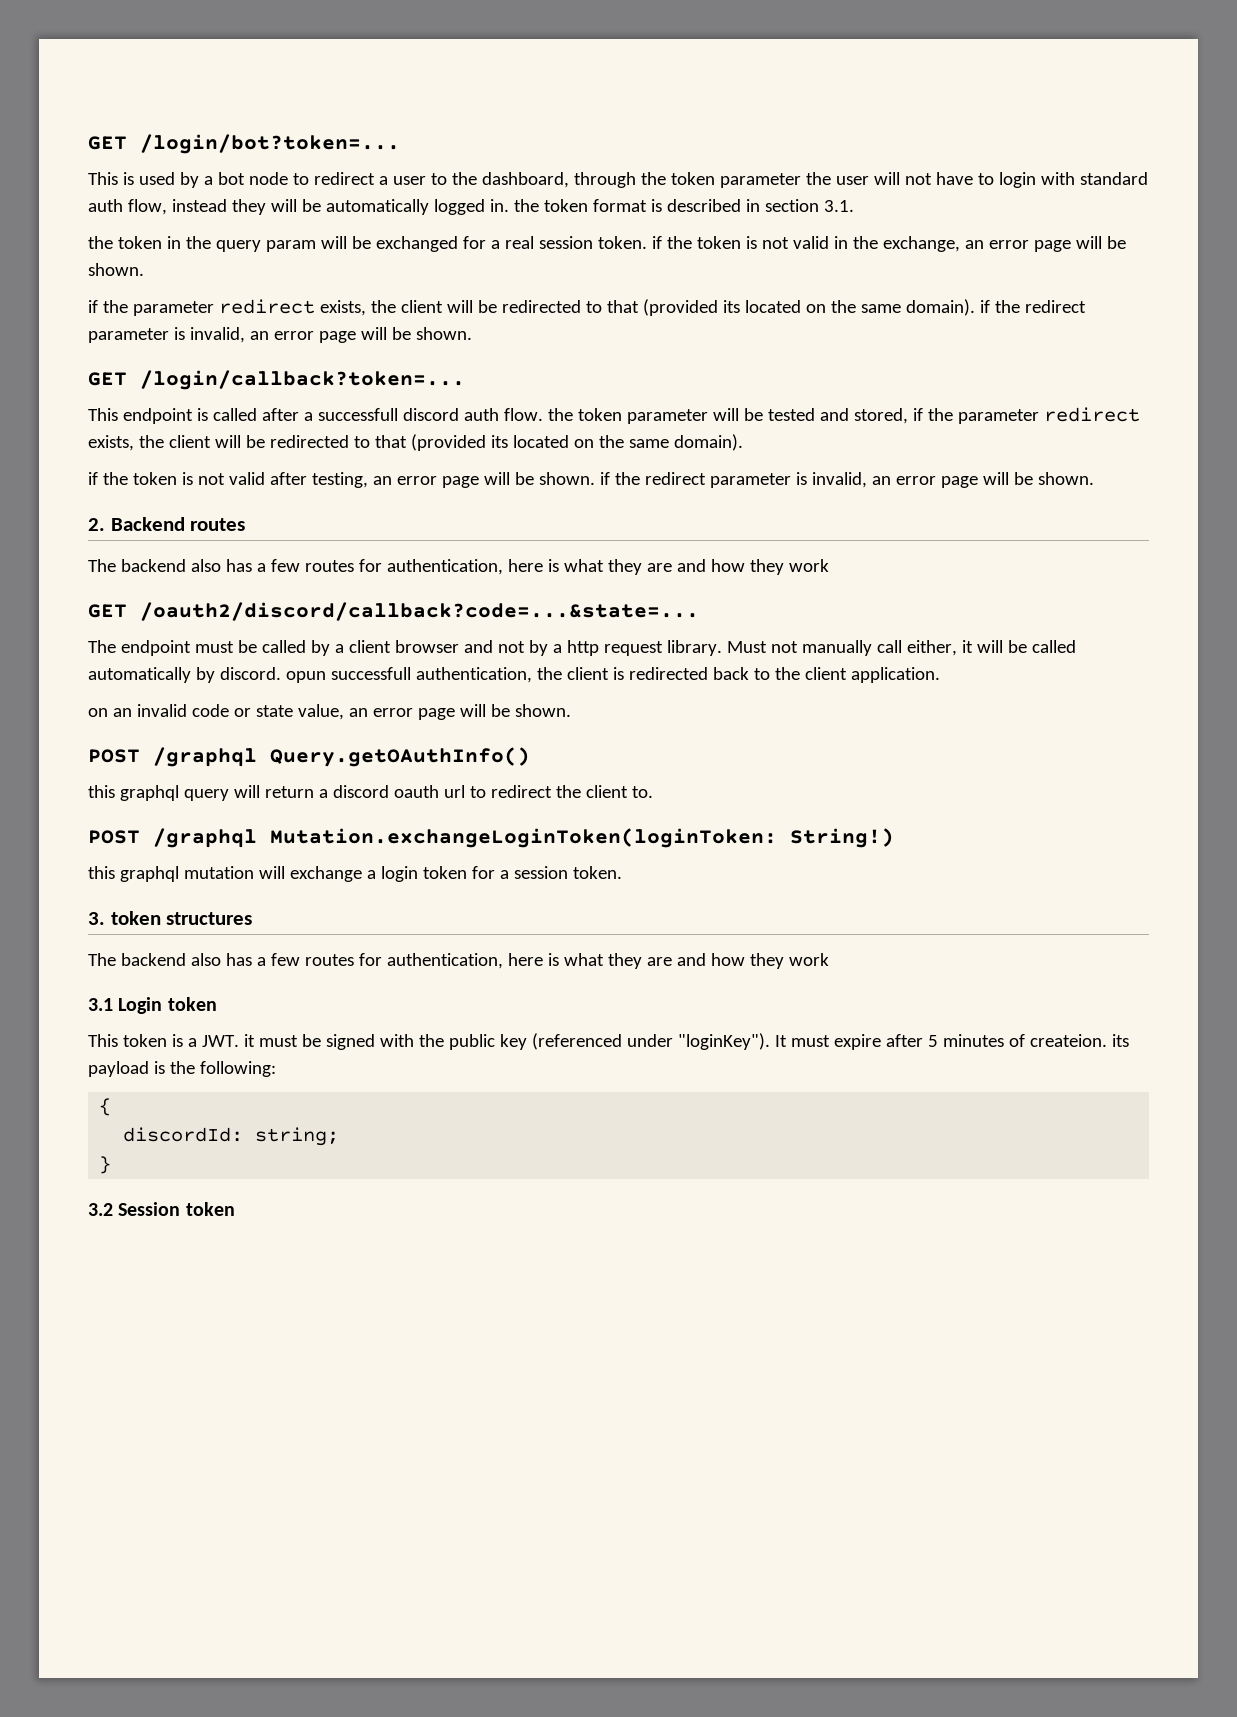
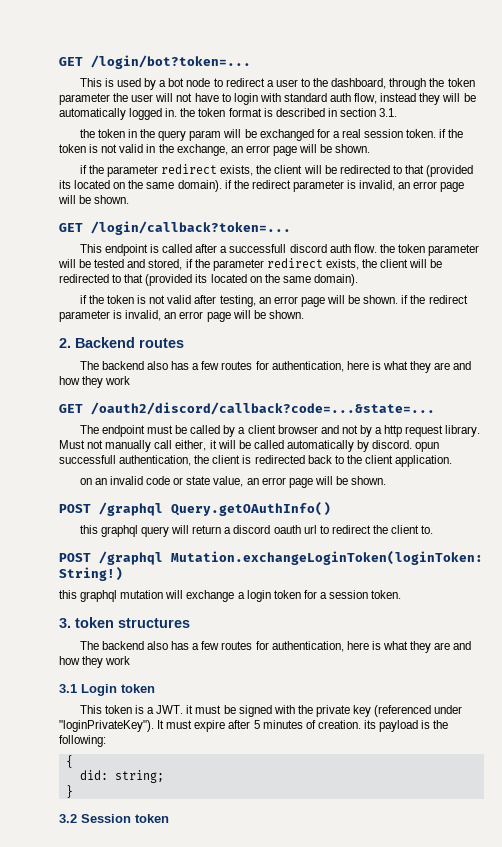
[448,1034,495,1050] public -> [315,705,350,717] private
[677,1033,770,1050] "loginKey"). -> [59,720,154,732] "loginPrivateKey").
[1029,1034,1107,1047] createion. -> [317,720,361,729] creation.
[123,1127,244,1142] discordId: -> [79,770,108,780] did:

------------------------------

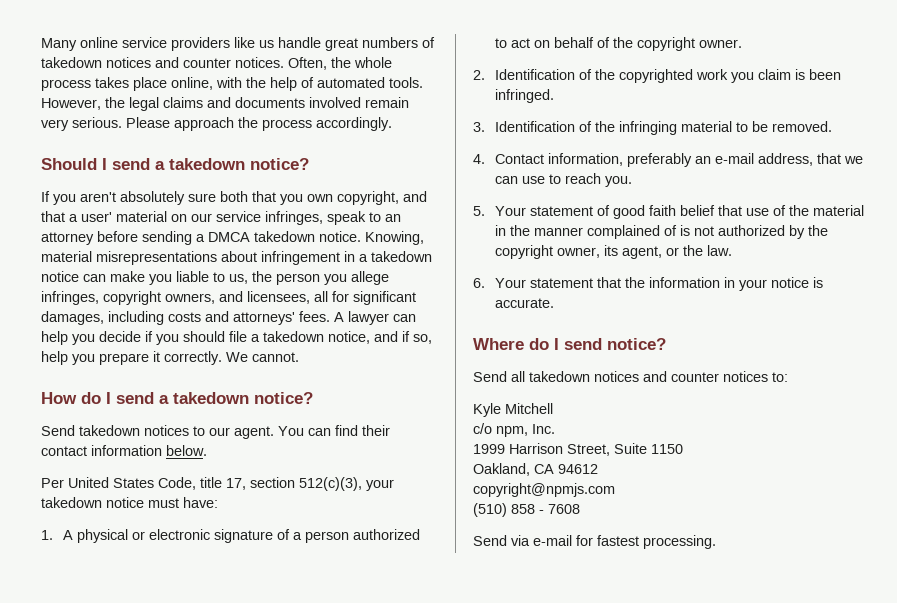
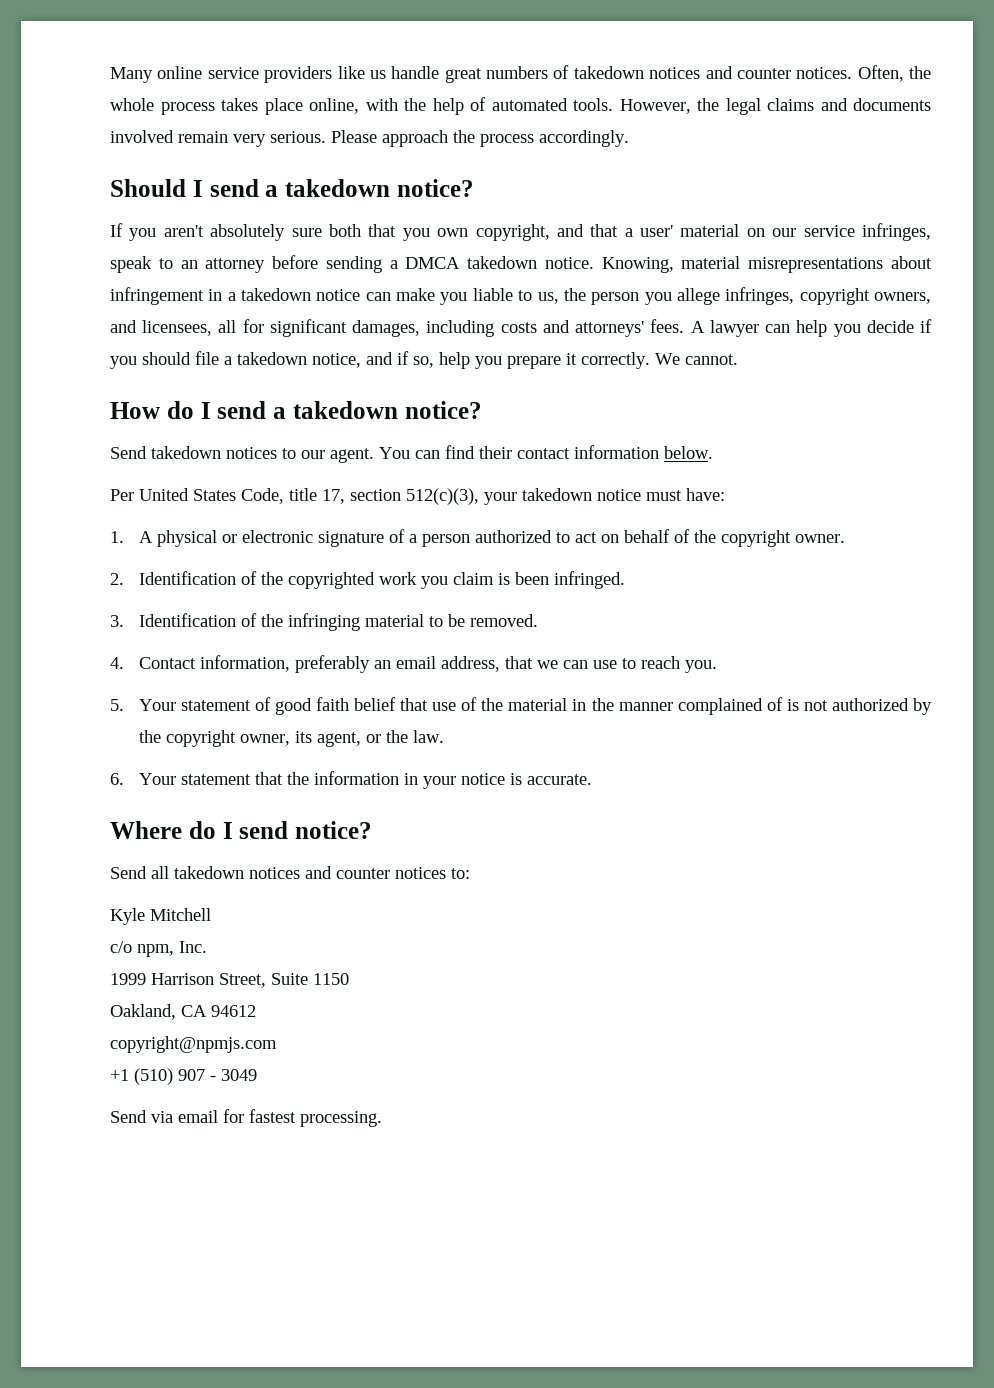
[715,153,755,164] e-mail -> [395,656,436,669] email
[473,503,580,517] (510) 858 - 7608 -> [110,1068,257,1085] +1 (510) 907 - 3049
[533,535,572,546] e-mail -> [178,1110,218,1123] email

------------------------------

- _Task statement_
Go through the records and copy each line with "email" in it.

- _Expected answer_
[715,153,755,164] e-mail -> [395,656,436,669] email
[533,535,572,546] e-mail -> [178,1110,218,1123] email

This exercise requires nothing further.